“The people that built america are dead and the dregs are too stupid to run the show.”
That is NOT TRUE!
Here is how the best hospital in the country continues to reinvent itself and serve the community. Stanford Hospital is the gold standard by which all medical care facilities should be judged. And it’s far, far from just the physical plant. There isn’t one person who works there who isn’t committed to service to the patients. Ask anyone who has had to avail themselves of Stanford’s unparalleled services.
http://www.sumcrenewal.org/projects/project-overview/stanford-hospital/
"Should be" and "are" are two different things.
The multi-headed beast that is the Dept. of Veterans Affairs needs a scorched-earth reset from the office of Da Preezy on down to the charge nurse at the ward.

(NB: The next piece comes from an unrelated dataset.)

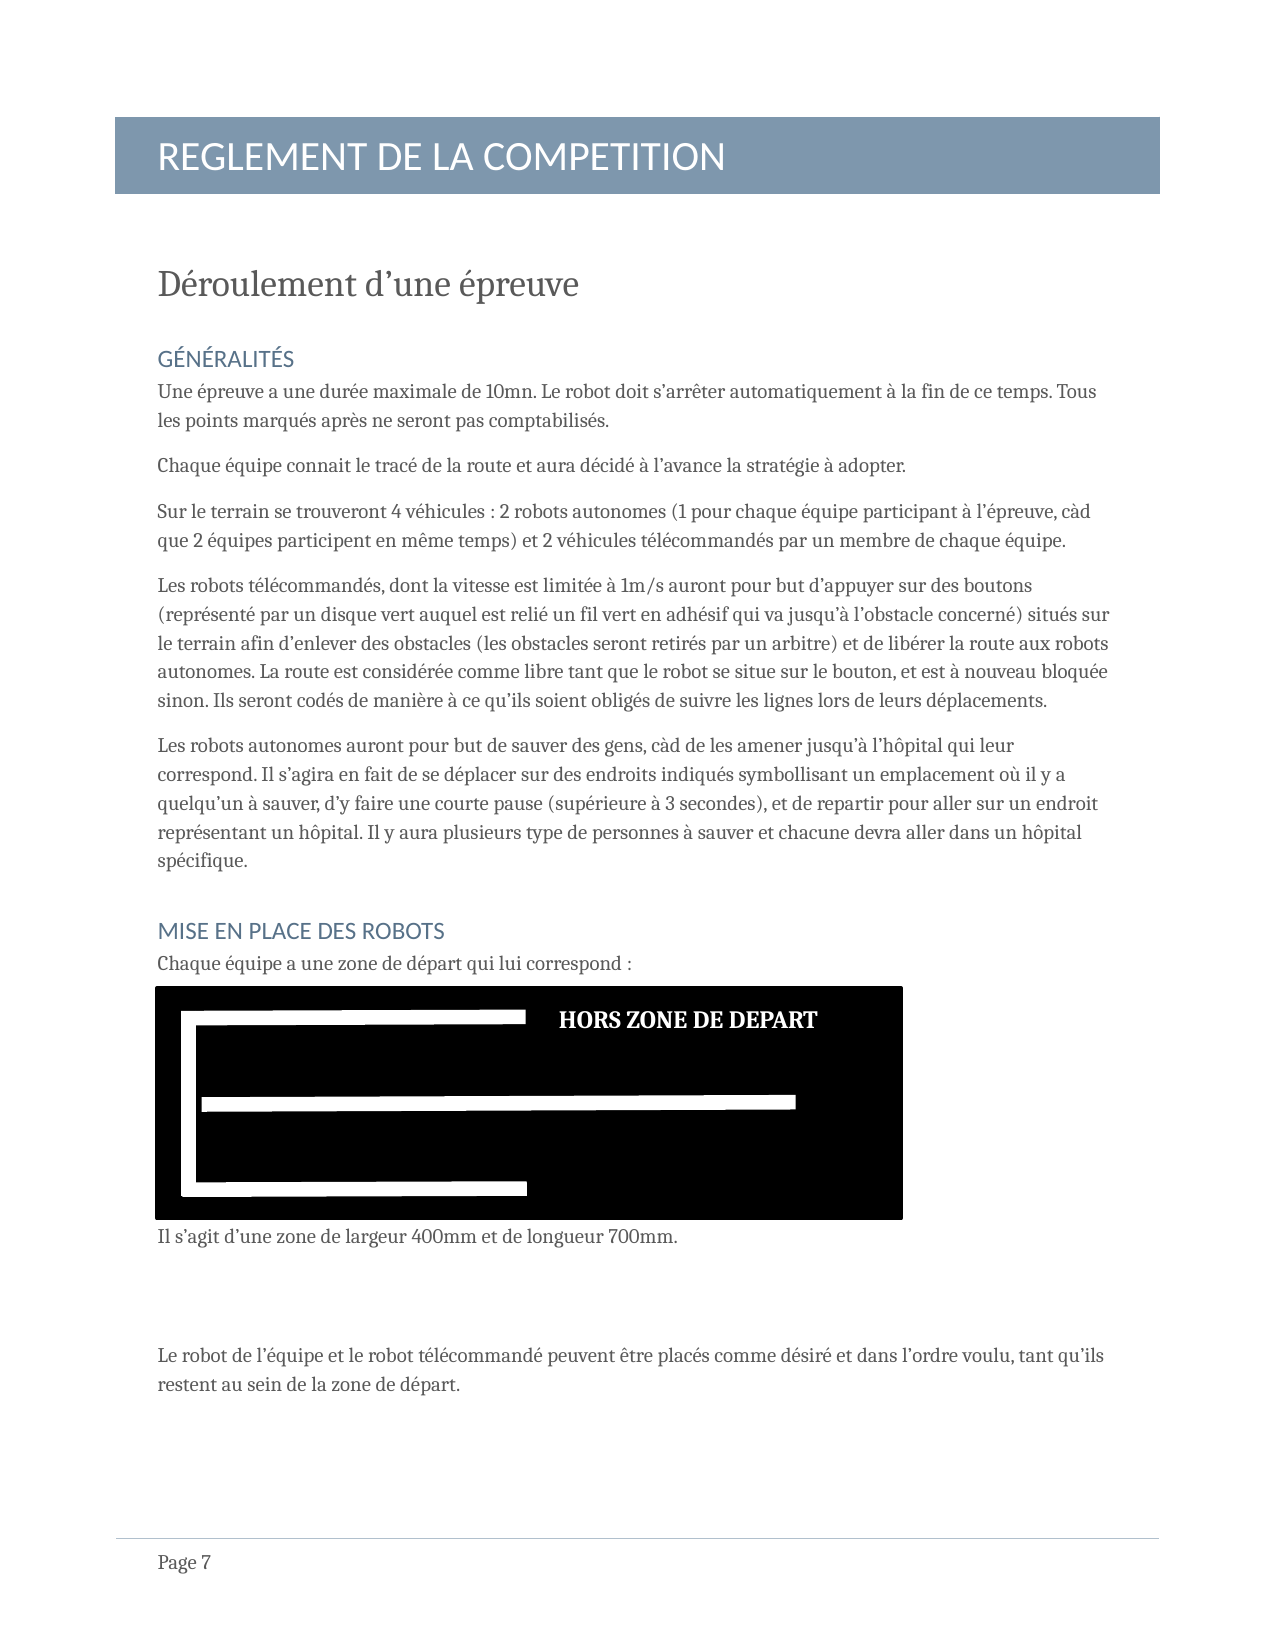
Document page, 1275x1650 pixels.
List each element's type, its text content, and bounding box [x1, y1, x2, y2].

Stanford may be as you say, but Stanford sets the bar High for itself and tends to take of the best of the best..there by reducing the compentency pool for the rest of America(which I don’t mean as a criticism). There are islands of light but the general drift in America has been a loss of generally competent folks who keep the clocks working, the lightbulbs changed, the plants watered, the toilet paper in public bathrooms stocked, those hidden corners in elevators swept(I noted a cigarette butt in such a corner once that that was there for 5 years and is probably still there!)
Hospitals are insisting on basic higher degrees for their nurses beyond ADN or 3 year diplomas. Now one would think that is a good thing until you realize that the BSN’s stay at the bedside for about a year or 2, then move to get administrative jobs or go on to NP or nurse anesthetist school! Hospitals lose 30 per cent of such nurses over 3-4 year cycles and the pool of wise bedside nurses who are 10 to 20 years experienced is rapidly shrinking or being forced out because of their age(top salary scale, considered too expensive despite that they may have good health and some 10 to 15 years to go before retirement) or lack of artificial credentials. Thus, we see a growing younger population of nurses ill equipped and not experienced enough to weather the sudden weird twists and turns that can happen with patients. We are also seeing as well much learned helplessness and lack of strong self reliance in the newly arrived millenials. They quickly get tired of the drudgery having no strong root in themselves and they soon leave for perceived easier jobs with promised higher salaries and benefits! Thus we see large average churn rates in bedside RN’s with almost 75 per cent turn overs averaged over 6 years...which means as a new or experienced RN, there is a 75 percent chance you’ll have gone on to different pastures by the end of 5 years!
Citing an exception doesn’t make the point. As civilization recedes by way of moslem perpetual violence, fewer are around to maintain the level of tech competence which we see as normal.